Of the 2.2 million visitors that Mount Rushmore gets each year, I'd guess about 2.1 million of them zoom up, spend a couple of hours, then speed off. That is such a mistake.
This region, where the West and Midwest collide, has a rich cultural texture and an eternity's worth of sweeping scenery, far more than just a mountain with four heads. (And by the way, if those heads could talk they would back me up on this — they've been gazing at the scenery for 73 years and have, oh, about 7.2 million more years before eroding, geologists say.)
I spent five days in this southwest corner of South Dakota, and I have to say I will add it to my unexpected favorite travel spots, along with Memphis, Mexico City and Krakow, Poland.
The Black Hills, like those places, delivers more than promised.
Favorites and misses
So let me do a little rundown on my personal highlights, and you can then make your own trip.

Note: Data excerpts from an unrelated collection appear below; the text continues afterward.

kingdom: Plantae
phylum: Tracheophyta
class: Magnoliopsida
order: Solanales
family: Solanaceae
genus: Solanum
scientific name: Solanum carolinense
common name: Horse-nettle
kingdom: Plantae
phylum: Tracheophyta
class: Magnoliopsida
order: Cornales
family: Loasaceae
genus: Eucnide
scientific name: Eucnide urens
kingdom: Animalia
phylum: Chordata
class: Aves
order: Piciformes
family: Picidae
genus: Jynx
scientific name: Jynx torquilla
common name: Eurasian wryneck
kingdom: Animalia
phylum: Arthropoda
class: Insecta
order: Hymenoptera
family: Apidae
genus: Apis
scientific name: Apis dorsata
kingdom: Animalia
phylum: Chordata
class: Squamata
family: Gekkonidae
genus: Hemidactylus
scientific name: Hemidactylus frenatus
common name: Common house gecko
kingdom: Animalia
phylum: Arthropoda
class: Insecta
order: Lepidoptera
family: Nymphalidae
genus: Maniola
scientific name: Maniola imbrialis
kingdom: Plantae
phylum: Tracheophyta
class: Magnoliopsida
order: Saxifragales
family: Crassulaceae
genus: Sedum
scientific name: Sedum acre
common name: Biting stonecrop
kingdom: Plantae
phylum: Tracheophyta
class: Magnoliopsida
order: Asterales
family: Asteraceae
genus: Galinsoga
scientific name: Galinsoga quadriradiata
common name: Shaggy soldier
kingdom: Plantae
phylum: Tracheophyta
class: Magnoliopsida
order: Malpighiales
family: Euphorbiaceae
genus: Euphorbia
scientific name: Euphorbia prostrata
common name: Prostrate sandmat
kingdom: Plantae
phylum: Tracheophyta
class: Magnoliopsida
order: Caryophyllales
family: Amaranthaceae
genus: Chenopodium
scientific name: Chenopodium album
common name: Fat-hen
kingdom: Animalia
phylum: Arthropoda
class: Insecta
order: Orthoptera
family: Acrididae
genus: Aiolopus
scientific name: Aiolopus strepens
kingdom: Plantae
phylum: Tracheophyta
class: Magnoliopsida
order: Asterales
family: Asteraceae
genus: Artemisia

Mount Rushmore National Memorial: You see the throngs of tourists snapping away on their cameras as they get a first glimpse of the famous sight in person. But walk closer. And closer. And closer. A nice, wide pavilion gives you the classic view.
Take the Presidential Trail and you'll get so close you can look up the nostrils of the 60-foot-high sculptures of Presidents Washington, Lincoln and Jefferson and Teddy Roosevelt. Visit sculptor Gutzon Borglum's studio and a museum that tells the story of how Mount Rushmore was built between 1927 and 1941 with ingenuity and pure muscle.